When I first listened to ‘Golden’, Lady Antebellum’s new album from which ‘Goodbye Town’ is the second single, I was significantly underwhelmed. True, I prefer music with a bit more twang and grit than is typically expected of Lady Antebellum, but I had enjoyed ‘Downtown’ and was hoping for more sass from their fourth record. However, ‘Goodbye Town’ accurately reflects an album which has few stand-out tracks, this one in particular not being one of them. I was surprised that this was to be the single, therefore, and disappointed that they chose to release a bland, predictable soft rock ballad over some of the more interesting songs on ‘Golden’.
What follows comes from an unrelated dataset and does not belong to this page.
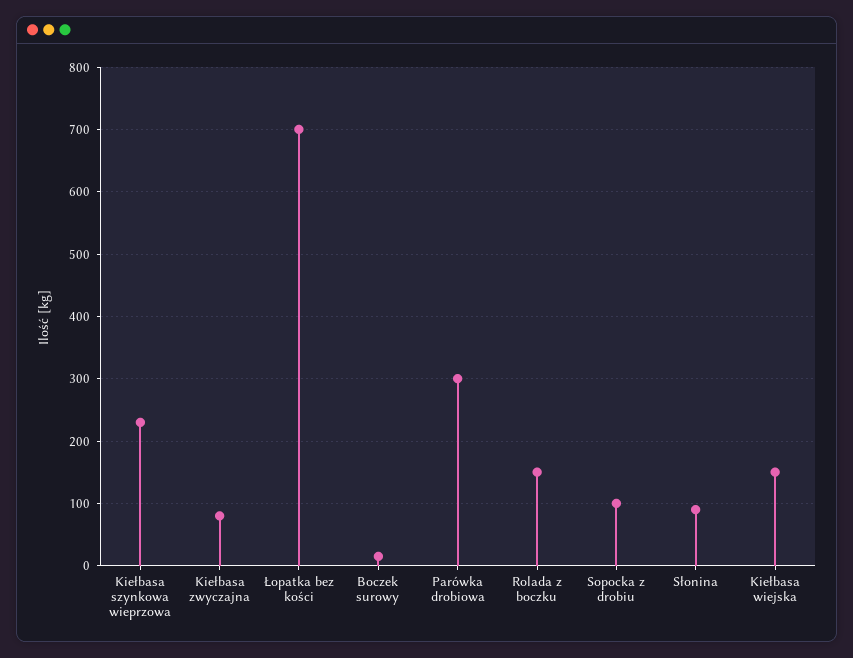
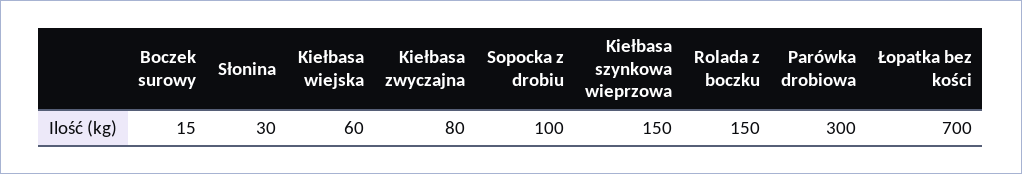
Kiełbasa szynkowa wieprzowa: 230 -> 150
Słonina: 90 -> 30
Kiełbasa wiejska: 150 -> 60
It would probably be correct to assume that most of their fans will lap up ‘Goodbye Town’, as it does much of what they have done before: an atmosphere and guitar-led song about angsty love/heartbreak, with fairy standard lyrics that every teenage girl can post in a picture on their Tumblr with some romanticized imagery. In fact, much of the song musically reminds me of a single from their first album, ‘I Run To You’. If Lady A were looking to release a heartbreak ballad, they could have chosen ‘It Ain’t Pretty’, or if they were looking for something fuller production but similar tempo, ‘Get To Me’ is a fairly solid track.
Lyrically the song is rooted in nostalgia and loss; but it doesn’t delve enough into either on a deep enough level to really impress me. It takes a stab at storytelling too, but ‘Long Teenage Goodbye’, taken from ‘Golden’, does that so much better. It seems to me that ‘Goodbye Town’ is trying to be a lot of things and isn’t quite sure where to diversify, resulting in little more than a few key signifiers of plot and some token lines. It’s clear by the structure of the song, Lady A wanted ‘Goodbye Town’ to be a highlight of their live set, with the elongated outro and feeling of space combined with a choir and focus on guitar parts. However, I don’t think you should release a single simply on the basis on that, and I am disappointed by the blandess of this track. It just bores me, and fades into the background on ‘Golden’.
I’m sure it will be successful due to Lady Antebellum’s fan base and the emotional teenage girl market, looking for a pretty melody and some sad lyrics. As for me, I’m honestly just looking forward to their next release, because this is disappointingly forgettable.